Pharmacokinetics of efavirenz
The mean plasma concentration/time profiles of efavirenz alone (phase 1) and efavirenz co-administered with AP (phase 2) are shown in Fig. 1. Visual inspection of the profiles suggests that plasma concentrations of efavirenz were not significantly affected by co-administration of AP. The geometric mean ratios of Cmax and AUC0-48 were 97.30 and 102.82, and the corresponding 90% CIs were 78.81 - 120.14 and 89.04 - 118.80, respectively. Whereas the 90% CI of the Cmax fell slightly outside the lower limit (78.81), the corresponding AUC0-48 values were within the limits of 80 - 125%. Hence, co-administration of AP with efavirenz did not appear to affect the pharmacokinetics of efavirenz. Table I summarises the pharmacokinetic parameters.
Safety and tolerability
Laboratory tests for all volunteers were normal; no serious adverse effects were reported or noted during the study. However, 2 subjects reported dizziness, euphoria and sleepiness during phase 2; they had peak plasma efavirenz concentrations of 3.26 and 3.34 µg/ml, respectively, while the other volunteers had peak plasma concentrations <3.05 µg/ml.
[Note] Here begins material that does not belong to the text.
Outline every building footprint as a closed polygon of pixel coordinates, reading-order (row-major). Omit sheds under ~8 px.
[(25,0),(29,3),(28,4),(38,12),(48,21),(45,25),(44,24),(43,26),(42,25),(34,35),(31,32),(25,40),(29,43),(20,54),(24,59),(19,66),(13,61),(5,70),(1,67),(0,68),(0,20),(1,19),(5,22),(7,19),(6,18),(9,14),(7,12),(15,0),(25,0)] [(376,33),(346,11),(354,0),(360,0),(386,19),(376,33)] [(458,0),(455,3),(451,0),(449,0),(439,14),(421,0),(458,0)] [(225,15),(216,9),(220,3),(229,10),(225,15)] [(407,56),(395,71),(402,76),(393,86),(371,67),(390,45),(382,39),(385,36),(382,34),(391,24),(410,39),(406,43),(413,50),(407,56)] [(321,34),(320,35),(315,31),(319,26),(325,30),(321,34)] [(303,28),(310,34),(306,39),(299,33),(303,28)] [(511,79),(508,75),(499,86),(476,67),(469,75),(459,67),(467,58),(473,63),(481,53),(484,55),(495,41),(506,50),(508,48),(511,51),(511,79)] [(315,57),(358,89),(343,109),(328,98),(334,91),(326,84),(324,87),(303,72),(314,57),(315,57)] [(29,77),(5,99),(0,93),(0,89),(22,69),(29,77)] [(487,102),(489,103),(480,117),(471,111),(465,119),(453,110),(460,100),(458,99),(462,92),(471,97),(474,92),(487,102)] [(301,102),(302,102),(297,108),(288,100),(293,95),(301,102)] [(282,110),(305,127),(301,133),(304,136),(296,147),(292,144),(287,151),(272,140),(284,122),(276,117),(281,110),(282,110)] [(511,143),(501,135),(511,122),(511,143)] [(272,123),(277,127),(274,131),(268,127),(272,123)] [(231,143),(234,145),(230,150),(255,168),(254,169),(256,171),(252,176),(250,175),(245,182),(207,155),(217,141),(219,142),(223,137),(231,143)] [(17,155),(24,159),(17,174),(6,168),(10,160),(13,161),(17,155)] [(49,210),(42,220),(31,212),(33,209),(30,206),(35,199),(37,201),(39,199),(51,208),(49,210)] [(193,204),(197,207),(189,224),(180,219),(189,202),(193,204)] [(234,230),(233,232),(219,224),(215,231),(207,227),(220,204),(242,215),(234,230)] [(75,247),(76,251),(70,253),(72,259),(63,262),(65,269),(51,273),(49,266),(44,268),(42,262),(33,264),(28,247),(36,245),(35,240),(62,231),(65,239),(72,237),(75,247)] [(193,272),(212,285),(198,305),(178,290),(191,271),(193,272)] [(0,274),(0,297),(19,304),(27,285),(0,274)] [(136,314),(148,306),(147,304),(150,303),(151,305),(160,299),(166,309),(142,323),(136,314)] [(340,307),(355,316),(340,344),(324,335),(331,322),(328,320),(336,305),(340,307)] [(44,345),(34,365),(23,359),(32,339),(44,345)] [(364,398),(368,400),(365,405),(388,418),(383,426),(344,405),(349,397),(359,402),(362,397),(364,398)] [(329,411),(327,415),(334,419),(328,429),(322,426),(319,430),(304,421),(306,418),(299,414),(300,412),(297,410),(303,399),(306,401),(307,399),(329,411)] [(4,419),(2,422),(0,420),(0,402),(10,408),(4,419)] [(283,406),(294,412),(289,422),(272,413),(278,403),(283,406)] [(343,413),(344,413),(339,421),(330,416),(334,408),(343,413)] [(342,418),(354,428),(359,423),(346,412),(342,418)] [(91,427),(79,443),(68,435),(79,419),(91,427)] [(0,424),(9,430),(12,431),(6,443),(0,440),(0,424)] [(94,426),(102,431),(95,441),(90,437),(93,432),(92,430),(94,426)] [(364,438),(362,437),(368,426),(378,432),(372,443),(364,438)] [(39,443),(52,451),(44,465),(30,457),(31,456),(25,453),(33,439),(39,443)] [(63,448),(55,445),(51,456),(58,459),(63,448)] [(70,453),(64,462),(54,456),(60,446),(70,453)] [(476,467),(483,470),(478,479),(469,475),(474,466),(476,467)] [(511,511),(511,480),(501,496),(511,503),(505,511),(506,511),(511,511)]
Although the 90% CIs for Cmax did not fall within the 80 - 125% interval, the acceptance limits for this parameter are generally considered to be less important than the AUC. Hence, the findings from this study suggest that interactions as a result of the co-administration of AP and efavirenz are unlikely. There was no significant change in the measured pharmacokinetic parameters of efavirenz when administered alone or concomitantly with AP.
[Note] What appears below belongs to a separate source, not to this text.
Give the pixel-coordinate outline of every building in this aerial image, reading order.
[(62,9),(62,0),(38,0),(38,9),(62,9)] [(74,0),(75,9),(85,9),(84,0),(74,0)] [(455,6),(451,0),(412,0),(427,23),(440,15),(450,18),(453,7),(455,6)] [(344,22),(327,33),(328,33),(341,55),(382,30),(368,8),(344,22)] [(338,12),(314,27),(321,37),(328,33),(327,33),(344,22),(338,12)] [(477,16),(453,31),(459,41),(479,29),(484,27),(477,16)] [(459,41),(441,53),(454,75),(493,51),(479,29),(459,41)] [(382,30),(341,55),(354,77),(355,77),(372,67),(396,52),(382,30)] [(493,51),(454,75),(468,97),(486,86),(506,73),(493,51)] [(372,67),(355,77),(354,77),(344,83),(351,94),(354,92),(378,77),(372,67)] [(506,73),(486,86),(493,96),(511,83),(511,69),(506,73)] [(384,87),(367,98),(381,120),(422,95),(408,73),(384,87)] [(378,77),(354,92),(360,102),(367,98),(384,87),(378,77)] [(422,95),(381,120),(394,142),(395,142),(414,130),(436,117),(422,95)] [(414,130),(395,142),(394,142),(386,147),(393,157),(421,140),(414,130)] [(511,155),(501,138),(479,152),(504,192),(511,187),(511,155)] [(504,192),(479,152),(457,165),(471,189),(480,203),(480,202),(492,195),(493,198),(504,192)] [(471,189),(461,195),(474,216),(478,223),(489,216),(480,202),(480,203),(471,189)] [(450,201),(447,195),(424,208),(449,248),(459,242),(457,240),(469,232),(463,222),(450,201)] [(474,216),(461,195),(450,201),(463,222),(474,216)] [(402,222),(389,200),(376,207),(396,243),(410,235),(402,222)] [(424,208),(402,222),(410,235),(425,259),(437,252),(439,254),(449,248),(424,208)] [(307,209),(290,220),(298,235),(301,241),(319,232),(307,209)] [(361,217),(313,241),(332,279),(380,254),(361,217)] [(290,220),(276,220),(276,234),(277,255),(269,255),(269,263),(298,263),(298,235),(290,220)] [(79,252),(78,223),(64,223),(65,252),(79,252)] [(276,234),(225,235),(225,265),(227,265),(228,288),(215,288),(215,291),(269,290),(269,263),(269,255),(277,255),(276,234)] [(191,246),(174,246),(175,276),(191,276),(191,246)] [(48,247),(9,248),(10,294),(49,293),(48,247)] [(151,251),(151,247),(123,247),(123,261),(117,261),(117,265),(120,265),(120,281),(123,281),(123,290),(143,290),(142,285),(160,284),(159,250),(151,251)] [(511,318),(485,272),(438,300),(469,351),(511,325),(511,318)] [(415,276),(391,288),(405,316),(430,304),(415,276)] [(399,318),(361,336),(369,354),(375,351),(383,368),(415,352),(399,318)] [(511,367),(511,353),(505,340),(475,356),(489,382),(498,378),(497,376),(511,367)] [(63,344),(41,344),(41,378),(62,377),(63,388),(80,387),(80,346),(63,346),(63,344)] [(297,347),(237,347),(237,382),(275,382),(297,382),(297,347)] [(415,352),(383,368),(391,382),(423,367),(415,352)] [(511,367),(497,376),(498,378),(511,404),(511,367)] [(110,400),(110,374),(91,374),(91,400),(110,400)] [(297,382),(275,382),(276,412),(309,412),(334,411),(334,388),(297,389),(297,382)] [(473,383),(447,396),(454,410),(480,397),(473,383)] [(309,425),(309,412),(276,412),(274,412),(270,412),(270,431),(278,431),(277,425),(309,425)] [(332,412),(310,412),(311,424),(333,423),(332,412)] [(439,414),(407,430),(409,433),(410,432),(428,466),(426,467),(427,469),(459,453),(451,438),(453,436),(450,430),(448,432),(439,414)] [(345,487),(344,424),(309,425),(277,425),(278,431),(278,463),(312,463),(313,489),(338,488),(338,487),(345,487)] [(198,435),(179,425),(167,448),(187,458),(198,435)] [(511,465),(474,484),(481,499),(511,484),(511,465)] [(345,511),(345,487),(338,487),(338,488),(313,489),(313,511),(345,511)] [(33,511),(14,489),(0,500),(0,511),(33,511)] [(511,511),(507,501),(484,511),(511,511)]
In vitro hypoxoside inhibits CYP3A4 enzymes and also induces P-gp.18 This differs in vivo since hypoxoside is rapidly metabolised to rooperol following oral administration in humans16 and is not absorbed per se. Therefore, only rooperol, the hypoxoside metabolite, enters the systemic circulation, where it is metabolised to form highly water-soluble glucuronides and sulphates. Hence, any effect on the CYP3A4 enzymes following AP administration is unlikely to be due to hypoxoside. On the other hand, owing to the effective metabolism of rooperol, it is possible that concentrations of rooperol in the blood after oral consumption of AP are too low to significantly affect the activity of the CYP3A4 enzyme system.
It is suggested that efavirenz is mainly metabolised by CYP2B6 and to a lesser extent CYP3A4.20 Whereas hypoxoside and rooperol have been shown to affect CYP3A4 in vitro, and since the pharmacokinetics of efavirenz were not altered following co-administration of AP, components of AP probably do not affect CYP2B6 enzymes. Some other constituents of AP such as stigmasterol, however, were also found to inhibit CYP3A4 in vitro but the activity of stigmasterol in vivo did not alter the pharmacokinetics of efavirenz in this study.
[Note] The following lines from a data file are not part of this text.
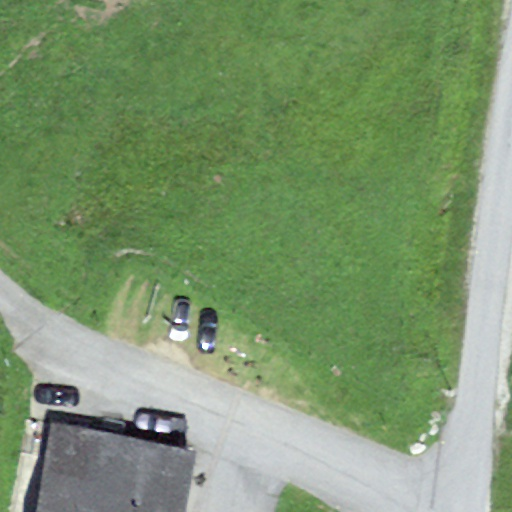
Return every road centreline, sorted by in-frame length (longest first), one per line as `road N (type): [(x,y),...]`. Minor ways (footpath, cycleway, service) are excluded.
road 1 (unclassified): [(0,297),(38,327),(468,511)]
road 2 (unclassified): [(472,511),(495,233),(511,136)]
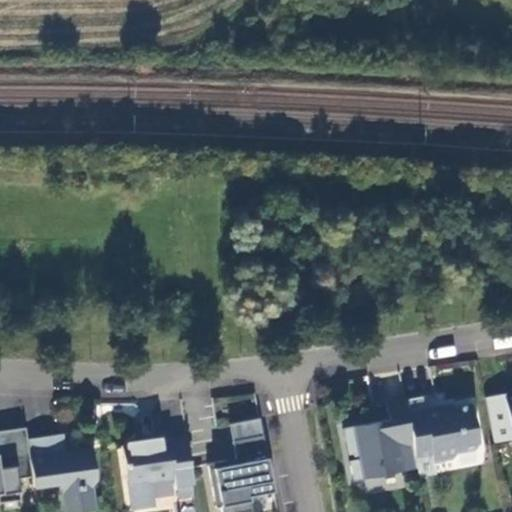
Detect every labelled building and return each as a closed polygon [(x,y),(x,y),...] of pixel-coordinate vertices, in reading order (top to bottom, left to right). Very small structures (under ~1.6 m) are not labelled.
[(404,470),(399,445),(414,442),(407,410),(405,399),(387,403),(390,418),(344,427),(350,454),(355,453),(359,452),(360,458),(356,459),(351,460),(355,480),(404,470)] [(407,410),(414,442),(417,459),(434,456),(435,461),(455,457),(459,451),(476,448),(480,442),(472,403),(444,409),(443,406),(426,409),(425,407),(407,410)] [(230,423),(234,440),(264,434),(261,417),(230,423)] [(0,502),(22,499),(19,478),(34,476),(28,438),(26,427),(0,430),(0,502)] [(35,486),(61,483),(63,494),(71,493),(73,511),(75,511),(97,509),(93,484),(97,478),(93,448),(65,452),(63,433),(28,438),(34,476),(35,486)] [(251,496),(276,491),(264,434),(234,440),(237,458),(233,464),(227,459),(209,463),(218,507),(223,506),(223,511),(245,511),(254,510),(251,496)] [(123,445),(133,509),(156,505),(152,481),(175,478),(176,485),(194,483),(188,435),(170,438),(170,436),(149,439),(149,441),(123,445)] [(417,459),(414,442),(399,445),(404,470),(419,467),(417,459)]
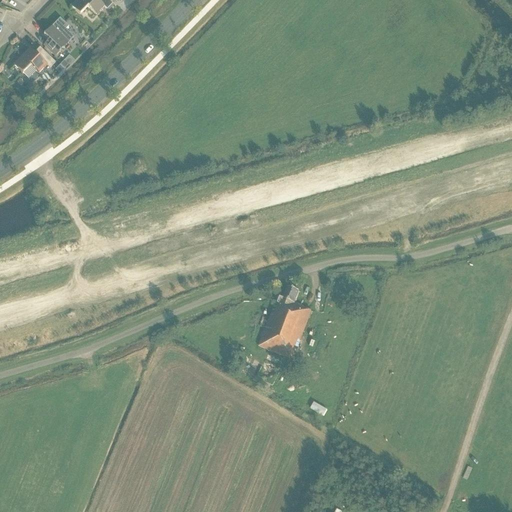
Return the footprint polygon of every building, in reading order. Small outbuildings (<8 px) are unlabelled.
[(77,0),(71,7),(79,15),(87,7),(95,15),(104,6),(107,9),(112,4),(108,0),(77,0)] [(449,16),(431,0),(409,0),(439,27),(449,16)] [(49,40),(43,46),(55,57),(71,40),(71,35),(65,30),(68,27),(60,18),(43,35),(49,40)] [(390,36),(399,47),(409,40),(400,28),(390,36)] [(440,34),(432,64),(460,72),(469,43),(440,34)] [(405,43),(401,47),(422,67),(431,58),(416,44),(411,49),(405,43)] [(14,66),(22,74),(30,66),(38,74),(46,65),(49,69),(55,63),(39,48),(34,53),(30,49),(14,66)] [(259,347),(293,360),(311,312),(302,308),(303,307),(294,304),(299,293),(287,289),(283,299),(278,297),(259,347)]
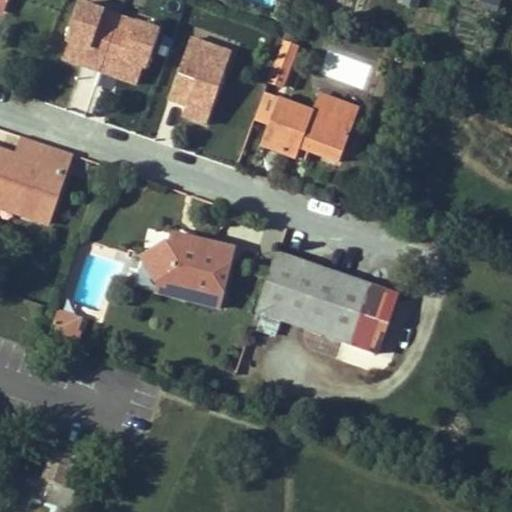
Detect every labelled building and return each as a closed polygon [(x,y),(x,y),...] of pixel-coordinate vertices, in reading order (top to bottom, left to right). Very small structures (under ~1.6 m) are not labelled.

Even though hypoxoside is not absorbed into the blood, it could still induce P-gp in the stomach and small intestine because it is only metabolised in the colon; therefore, absorption of therapeutic agents which are substrates of P-gp could be affected. Notwithstanding, such an interaction is not expected to influence the plasma concentration of efavirenz since efavirenz is not a substrate of P-gp.21
The co-administration of AP with efavirenz in our study does not appear to affect the pharmacokinetics of efavirenz; hence, interference with efavirenz therapy is not expected. There is, however, a need to investigate the effect of AP on other ARVs, particularly those ARVs which are P-gp substrates or whose major metabolic pathway is via CYP3A4 isozymes.
We gratefully acknowledge financial support from the Ontario HIV/AIDS Network (OHTN) and the Medical Research Council (MRC) of South Africa, and author SM thankfully acknowledges the Botswana Government for a scholarship.